Have found quite an extraordinary broadcast from last year which examines bias on the BBC's coverage of the climategate story less than two weeks into the affair. Essentially the programme suggests there may be a pro-green or pro-climate science bias. This is done by inviting two skeptic activists on to the programme to ask why hasn't the BBC given more skeptical coverage to the story. What is extraordinary is that this was broadcast on December 4th 2009 when few if any facts were known, as shown by this handy Guardian Timeline graphic.
The broadcast reports skeptical activists conspiracy theories at one point even adding words in to the emails to make a completely bogus point. An email is shown saying 'the CRU at Anglia University admit "hiding the the decline" (in global temperatures)' .
For the record the CRU do not admit any such thing and no hacked email says that either. This is an email sent to the BBC and the words in brackets have been added by a skeptic activist . Never let the truth get in the way of a good story! The University of East Anglia explained in late February in it's submission to Parliament exactly what the phrase "hide the decline" means, and it's not anything to do with global temperatures. So aren't the BBC jumping the gun here?
This is a propagandist's trick pretending to bend over backwards at being impartial (which we've seen before) . Rather than report facts, which could prove to be wrong, they are reporting concerns about their own bias , but concerns only from one side. Leaving the audience to conclude that the complainant has been wronged. It is a technique which leaves it's mark not just for what is said but for what is not said, because the clear implication is that there is something being held back. In the context of the timing it's difficult to see what the two skeptics could have complained about. Devoid of any contemporaneous gripe they instead recite the usual litany of (unchallenged) moans about the science and politics . At the time, the one thing that really needed to be established was the facts, instead the BBC gave us skeptic activists complaining not about facts but about their viewpoint .
Could it be that amongst the media frenzy of the first couple of weeks the broadcaster was unable to report any damning evidence from inchoate facts and in danger of falling behind it's competitors in the mainstream media. So a programme was done musing over whether the BBC itself was biased against the skeptics. As I can testify, the examination of bias is not an exact science, so if a broadcaster of the BBCs standing suggests it may itself be biased itself who's to argue?

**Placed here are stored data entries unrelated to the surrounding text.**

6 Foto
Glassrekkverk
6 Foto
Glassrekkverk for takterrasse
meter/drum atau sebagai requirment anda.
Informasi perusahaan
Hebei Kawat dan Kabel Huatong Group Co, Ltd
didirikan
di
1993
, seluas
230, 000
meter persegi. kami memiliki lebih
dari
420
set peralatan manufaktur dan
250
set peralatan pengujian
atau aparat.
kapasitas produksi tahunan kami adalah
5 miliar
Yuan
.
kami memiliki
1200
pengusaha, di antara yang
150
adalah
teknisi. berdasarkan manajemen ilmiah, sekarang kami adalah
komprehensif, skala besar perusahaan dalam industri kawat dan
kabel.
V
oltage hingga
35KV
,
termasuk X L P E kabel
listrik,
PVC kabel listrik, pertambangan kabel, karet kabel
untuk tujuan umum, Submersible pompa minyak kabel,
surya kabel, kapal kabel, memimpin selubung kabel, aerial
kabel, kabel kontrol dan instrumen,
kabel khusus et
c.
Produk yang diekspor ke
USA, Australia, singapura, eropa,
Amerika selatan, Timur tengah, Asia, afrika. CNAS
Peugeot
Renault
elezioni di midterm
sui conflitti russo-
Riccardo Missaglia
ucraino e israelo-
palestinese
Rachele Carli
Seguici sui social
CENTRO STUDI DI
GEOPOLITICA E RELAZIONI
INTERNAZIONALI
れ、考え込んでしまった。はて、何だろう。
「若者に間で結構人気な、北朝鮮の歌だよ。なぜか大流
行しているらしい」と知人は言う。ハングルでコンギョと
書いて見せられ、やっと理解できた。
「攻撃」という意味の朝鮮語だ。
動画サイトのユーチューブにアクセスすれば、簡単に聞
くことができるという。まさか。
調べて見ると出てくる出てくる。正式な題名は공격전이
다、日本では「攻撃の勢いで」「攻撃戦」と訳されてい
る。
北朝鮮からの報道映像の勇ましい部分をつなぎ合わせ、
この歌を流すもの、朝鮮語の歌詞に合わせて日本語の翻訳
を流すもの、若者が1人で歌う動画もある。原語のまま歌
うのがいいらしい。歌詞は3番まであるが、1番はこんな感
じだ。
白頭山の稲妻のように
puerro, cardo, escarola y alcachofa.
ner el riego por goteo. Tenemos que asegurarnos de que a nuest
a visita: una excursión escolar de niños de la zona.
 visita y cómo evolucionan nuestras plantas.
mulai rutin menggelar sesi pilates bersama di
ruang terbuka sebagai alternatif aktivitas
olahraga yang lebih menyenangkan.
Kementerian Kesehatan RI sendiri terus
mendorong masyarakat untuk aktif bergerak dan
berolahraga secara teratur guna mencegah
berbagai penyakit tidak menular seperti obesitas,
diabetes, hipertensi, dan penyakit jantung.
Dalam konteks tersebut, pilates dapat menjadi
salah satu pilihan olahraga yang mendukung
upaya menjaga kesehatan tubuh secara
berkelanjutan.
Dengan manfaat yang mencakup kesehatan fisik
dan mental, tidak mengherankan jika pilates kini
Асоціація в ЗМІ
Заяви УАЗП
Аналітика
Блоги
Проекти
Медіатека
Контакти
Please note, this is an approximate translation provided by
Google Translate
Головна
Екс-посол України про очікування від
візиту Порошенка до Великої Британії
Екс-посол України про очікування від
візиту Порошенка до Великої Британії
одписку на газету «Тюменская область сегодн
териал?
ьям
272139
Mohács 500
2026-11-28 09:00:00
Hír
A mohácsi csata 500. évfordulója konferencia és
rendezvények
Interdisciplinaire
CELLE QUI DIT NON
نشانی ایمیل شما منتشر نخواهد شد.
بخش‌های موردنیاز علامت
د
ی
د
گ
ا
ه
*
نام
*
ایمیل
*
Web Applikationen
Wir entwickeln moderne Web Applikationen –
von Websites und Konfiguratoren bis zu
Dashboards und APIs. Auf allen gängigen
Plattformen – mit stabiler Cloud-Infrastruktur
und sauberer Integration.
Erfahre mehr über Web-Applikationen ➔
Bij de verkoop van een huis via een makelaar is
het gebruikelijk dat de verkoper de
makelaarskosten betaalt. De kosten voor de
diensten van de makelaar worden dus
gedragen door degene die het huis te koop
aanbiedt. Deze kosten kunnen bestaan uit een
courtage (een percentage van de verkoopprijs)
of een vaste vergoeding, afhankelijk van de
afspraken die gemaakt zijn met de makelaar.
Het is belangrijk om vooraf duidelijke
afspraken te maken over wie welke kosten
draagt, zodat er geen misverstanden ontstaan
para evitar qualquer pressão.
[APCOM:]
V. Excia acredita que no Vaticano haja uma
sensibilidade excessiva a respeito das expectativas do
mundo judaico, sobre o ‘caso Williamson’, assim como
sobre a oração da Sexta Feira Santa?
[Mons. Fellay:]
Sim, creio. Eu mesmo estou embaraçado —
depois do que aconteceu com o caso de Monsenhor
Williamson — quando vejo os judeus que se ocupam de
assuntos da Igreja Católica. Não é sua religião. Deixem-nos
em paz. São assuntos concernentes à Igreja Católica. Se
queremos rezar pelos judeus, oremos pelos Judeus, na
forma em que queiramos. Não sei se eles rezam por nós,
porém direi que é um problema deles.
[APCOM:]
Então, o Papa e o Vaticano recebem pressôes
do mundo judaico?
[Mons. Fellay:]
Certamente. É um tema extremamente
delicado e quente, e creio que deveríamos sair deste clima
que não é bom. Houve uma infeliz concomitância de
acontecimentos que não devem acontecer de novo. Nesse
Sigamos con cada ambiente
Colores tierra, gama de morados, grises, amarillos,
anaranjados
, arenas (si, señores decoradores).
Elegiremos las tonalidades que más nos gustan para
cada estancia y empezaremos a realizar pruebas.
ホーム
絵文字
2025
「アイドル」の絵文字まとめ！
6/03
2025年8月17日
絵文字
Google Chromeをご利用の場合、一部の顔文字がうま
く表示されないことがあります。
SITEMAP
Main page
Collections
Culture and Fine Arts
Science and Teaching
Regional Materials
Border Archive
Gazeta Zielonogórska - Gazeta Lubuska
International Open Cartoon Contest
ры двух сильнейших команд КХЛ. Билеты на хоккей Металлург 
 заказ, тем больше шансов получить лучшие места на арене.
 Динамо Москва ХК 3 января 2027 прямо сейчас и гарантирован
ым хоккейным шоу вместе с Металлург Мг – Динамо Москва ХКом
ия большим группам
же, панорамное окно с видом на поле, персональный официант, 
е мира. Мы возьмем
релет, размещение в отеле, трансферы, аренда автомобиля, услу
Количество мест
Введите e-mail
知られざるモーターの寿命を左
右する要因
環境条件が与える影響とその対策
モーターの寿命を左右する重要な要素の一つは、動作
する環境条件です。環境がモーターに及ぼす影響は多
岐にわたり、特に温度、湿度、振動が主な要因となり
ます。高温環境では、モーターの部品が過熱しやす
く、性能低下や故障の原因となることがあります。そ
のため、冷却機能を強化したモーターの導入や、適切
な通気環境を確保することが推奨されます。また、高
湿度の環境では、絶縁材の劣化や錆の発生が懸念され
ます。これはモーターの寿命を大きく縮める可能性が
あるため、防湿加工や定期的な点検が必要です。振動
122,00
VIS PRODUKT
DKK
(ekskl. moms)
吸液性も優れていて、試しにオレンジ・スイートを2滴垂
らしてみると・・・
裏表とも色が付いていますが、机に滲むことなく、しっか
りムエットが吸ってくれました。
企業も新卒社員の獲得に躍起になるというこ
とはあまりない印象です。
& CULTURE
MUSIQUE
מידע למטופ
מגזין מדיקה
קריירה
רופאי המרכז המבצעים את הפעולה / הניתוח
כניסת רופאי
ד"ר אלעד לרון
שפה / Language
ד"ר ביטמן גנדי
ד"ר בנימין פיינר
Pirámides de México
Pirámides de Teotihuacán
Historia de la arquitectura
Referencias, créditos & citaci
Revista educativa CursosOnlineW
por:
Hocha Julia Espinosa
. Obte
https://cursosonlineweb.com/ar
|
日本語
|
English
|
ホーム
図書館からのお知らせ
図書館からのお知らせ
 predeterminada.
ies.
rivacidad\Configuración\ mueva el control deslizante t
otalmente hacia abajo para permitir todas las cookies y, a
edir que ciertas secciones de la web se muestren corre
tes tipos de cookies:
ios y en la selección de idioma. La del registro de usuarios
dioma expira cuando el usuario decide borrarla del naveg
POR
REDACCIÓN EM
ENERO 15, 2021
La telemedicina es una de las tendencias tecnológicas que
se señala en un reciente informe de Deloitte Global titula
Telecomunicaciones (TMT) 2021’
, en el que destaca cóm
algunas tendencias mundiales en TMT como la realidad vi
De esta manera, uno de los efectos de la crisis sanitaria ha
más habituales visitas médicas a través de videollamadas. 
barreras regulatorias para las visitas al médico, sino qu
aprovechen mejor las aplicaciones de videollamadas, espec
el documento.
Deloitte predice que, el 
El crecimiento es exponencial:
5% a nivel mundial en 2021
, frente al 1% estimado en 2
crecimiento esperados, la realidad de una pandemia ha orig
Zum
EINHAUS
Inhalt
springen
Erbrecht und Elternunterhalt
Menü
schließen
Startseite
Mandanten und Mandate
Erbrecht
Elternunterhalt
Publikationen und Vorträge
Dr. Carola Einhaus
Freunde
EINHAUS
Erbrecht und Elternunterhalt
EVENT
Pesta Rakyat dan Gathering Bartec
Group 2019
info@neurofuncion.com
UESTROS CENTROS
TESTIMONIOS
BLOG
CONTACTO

One final point for now. Richard Black explains at some point about the BBCs impartiality document** which states that skeptics get less than half the 'space' . Yet there are only four people in the studio including the presenter (who is presumably unconvinced either way). Two of those are skeptics. There are no proponents of AGW apart from Black, and no one to defend the scientists at all. So that's 66% of the space going to the skeptics. Here we see the impartiality rules being explained to skeptics whilst ignoring the impartiality rules.
I find the deceipt going on by the commission of this programme to be deeply unsettling. I complain about BBC bias regularly. I have put in countless complaints this year, most of which have been completely ignored by the BBC. Yet here we see skeptic activists getting access to the airwaves only two weeks into the scandal to complain about nothing more than a percieved lack of speculation by the BBC, at a time when the only known fact was that the CRU had been hacked, which was of course a crime against the scientists.
** From SeeSaw to Wagon Wheel page 40
P.S. After many months three enquiries into the hacked emails cleared the scientists. The corresponding Newswatch programmes were broadcast on 9th April, 16th April and finally 10th July. But these programmes do not find time to mention the exoneration of the scientists.
Am working through the rest of the broadcasts. 23rd April is interesting, it's on science in general and contains an interview with Phallab Ghosh and one with the enigmatic Fiona Fox (director of the Science Media Centre and LM Group so she has a foot in both camps). Doesn't mention that the first enquiry was already in by then though.